The Lord of the Rings is not perfect, and what works in a book will often not work in a movie. But Tolkien had ruminated on the themes of The Lord of the Rings for almost forty years, and took seventeen years to write it. It has the depth of mythology. The fox/hedgehog distinction--that some people pursue a number of idea while others fixate on one big idea--is far too simplistic. Mythology contains a world of ideas in a dense, almost holographic format. 'Foxes' may harp on a single idea but disguise it in many different forms. Analytic and synthetic would be a better distinction. Synthetics gather ideas like a snowball growing as it rolls down the hill, but many of them may be so deeply buried that even the author has forgotten them.
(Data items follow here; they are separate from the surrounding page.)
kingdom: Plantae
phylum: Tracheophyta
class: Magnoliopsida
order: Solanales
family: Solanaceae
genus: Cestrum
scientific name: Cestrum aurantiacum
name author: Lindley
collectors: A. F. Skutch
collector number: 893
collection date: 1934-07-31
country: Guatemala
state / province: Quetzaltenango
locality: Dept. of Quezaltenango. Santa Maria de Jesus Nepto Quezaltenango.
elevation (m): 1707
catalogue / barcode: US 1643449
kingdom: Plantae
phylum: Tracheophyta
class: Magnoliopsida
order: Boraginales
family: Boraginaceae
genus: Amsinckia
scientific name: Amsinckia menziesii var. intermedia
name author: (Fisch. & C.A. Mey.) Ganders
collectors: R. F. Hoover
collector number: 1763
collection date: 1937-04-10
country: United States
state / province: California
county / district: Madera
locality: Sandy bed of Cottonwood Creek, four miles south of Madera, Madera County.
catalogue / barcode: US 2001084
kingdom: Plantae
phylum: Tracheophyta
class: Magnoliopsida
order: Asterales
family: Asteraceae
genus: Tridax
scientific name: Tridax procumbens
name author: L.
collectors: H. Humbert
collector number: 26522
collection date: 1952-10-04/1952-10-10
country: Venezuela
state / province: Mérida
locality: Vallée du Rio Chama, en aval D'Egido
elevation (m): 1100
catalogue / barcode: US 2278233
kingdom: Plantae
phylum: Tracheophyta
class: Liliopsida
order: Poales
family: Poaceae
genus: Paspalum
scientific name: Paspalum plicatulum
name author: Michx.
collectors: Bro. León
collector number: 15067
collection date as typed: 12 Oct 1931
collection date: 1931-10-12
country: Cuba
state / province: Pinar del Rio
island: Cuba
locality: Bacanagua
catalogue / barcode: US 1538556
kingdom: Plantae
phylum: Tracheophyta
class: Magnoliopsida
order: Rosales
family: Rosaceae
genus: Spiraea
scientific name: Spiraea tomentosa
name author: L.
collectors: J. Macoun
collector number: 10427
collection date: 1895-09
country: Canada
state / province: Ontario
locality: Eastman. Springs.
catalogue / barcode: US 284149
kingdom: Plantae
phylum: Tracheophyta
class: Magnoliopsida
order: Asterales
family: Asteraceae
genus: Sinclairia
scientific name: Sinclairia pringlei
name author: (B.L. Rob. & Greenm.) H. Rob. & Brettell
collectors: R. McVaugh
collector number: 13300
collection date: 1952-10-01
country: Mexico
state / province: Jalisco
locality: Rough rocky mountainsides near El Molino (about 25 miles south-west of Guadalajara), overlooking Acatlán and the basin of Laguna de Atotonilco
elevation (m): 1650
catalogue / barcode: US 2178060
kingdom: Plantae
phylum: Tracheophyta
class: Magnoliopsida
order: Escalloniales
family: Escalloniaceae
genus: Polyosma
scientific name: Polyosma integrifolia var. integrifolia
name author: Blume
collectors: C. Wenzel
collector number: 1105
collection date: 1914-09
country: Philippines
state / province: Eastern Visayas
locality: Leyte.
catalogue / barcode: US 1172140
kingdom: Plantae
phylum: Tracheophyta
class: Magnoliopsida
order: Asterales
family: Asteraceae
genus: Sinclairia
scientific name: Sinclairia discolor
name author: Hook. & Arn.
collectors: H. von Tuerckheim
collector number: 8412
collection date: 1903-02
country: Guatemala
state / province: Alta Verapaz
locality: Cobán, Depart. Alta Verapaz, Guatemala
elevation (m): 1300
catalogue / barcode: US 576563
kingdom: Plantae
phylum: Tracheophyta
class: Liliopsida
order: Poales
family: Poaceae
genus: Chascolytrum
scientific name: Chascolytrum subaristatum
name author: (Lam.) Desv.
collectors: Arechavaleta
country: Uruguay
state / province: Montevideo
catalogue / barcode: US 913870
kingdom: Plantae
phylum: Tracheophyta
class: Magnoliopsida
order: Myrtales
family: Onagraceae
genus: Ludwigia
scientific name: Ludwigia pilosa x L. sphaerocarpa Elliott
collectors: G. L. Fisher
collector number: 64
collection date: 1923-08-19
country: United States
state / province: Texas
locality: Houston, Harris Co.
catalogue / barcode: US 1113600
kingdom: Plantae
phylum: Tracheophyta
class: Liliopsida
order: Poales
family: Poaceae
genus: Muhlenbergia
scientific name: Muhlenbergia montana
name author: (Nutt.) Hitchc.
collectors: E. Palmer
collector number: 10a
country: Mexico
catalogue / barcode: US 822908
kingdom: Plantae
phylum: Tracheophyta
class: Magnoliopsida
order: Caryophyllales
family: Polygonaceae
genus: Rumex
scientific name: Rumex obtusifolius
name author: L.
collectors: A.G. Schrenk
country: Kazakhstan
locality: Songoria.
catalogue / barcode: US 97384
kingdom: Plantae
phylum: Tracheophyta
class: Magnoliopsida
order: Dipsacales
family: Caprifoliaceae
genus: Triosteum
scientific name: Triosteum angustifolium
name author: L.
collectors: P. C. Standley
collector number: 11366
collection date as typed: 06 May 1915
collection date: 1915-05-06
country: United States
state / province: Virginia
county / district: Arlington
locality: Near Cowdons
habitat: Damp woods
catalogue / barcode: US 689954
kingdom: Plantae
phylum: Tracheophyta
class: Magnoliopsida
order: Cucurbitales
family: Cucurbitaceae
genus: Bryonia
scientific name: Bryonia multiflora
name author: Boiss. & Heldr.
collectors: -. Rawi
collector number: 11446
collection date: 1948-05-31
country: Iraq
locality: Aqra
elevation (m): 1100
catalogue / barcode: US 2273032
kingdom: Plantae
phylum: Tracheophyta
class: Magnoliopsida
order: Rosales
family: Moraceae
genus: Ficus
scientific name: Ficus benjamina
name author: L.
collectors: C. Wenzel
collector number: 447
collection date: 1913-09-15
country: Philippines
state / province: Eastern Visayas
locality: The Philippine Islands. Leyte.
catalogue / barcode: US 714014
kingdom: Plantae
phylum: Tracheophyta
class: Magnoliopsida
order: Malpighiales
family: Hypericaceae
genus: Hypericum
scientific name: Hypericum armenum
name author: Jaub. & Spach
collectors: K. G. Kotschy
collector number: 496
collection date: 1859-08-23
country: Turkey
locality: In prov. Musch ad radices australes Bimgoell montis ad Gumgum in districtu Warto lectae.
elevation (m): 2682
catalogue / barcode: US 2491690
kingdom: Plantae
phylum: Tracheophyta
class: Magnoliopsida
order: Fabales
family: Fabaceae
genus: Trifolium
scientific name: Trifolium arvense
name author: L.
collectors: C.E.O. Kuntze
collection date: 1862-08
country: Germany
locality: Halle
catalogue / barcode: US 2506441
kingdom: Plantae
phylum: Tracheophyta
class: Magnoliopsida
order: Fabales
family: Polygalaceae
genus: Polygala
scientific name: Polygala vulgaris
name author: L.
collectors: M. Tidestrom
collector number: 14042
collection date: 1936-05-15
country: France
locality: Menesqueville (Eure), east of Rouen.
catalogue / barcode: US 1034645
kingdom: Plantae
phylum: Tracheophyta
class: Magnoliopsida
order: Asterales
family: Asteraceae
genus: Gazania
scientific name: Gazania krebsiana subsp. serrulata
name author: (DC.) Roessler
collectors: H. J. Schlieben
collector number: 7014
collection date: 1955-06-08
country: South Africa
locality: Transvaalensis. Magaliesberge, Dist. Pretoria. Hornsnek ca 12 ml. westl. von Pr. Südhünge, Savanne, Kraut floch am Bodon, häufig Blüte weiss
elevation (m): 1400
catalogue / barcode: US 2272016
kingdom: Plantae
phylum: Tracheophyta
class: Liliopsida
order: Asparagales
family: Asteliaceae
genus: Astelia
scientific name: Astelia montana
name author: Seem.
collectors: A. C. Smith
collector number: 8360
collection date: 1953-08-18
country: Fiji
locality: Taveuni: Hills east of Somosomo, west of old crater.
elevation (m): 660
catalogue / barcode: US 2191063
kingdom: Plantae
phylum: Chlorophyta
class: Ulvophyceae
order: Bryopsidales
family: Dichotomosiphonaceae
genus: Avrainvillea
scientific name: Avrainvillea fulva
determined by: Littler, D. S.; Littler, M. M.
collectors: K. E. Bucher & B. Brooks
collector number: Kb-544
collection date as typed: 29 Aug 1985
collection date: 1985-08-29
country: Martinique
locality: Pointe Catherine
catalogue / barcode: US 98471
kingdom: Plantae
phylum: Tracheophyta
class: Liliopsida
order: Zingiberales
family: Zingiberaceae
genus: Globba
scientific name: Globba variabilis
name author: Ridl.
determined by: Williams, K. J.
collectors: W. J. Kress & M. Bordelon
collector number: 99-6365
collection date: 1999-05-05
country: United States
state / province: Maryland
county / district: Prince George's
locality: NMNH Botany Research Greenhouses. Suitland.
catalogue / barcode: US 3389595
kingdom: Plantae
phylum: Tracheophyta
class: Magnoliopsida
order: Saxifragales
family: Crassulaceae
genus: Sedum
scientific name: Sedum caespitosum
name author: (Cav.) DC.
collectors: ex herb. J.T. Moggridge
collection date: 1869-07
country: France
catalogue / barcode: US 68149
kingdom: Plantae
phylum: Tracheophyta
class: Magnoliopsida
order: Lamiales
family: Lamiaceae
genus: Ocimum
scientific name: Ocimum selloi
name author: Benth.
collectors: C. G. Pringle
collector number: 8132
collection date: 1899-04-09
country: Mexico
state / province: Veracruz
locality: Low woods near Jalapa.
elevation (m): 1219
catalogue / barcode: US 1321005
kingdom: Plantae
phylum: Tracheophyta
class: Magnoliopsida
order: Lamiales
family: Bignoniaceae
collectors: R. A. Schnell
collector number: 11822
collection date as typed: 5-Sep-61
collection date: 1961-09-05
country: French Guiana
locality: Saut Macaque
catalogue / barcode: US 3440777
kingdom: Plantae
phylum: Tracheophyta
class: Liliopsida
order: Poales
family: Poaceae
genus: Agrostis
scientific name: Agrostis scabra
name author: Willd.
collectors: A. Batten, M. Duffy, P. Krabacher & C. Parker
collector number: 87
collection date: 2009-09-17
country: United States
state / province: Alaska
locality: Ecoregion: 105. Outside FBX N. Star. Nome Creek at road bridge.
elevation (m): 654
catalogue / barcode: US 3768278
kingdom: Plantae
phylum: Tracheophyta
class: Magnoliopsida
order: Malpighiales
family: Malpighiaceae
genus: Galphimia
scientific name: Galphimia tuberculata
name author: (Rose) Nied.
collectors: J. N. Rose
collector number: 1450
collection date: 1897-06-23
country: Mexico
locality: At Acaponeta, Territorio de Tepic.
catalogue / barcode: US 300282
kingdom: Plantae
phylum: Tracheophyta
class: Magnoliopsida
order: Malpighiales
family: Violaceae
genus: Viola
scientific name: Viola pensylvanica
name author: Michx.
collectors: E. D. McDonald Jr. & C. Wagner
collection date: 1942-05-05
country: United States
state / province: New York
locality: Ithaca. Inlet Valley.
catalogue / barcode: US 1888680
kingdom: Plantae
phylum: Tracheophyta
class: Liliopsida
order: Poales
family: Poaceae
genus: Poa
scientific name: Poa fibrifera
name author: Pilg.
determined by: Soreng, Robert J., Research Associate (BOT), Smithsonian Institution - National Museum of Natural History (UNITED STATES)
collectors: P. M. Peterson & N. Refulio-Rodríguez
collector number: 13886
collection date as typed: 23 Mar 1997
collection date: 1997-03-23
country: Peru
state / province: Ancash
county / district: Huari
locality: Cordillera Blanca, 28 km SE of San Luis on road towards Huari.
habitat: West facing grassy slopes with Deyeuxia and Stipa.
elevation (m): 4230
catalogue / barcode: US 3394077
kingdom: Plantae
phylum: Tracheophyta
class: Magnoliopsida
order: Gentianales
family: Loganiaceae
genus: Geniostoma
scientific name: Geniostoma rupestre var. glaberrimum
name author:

These still resonate, though. There is a narrative truth in good stories, which appeal to aesthetic rather than logical appreciation. It may take as many years to tease these ideas out of a work as it took to put them in. You tamper with these works at your own risk, and you may break them if you leave out something essential. None of these essentials are clearly marked, and are open to interpretation. You may not even know what you've missed, even if you have a vague feeling of dissatisfaction.

Still, Jackson has made the definitive version. It's no wonder that all the people who worked on it damn near worked themselves to death. This is more than a movie, it's a piece of history. And behind all of this effort stood more than professional pride. The love of the book drove them to it. Nothing less would do.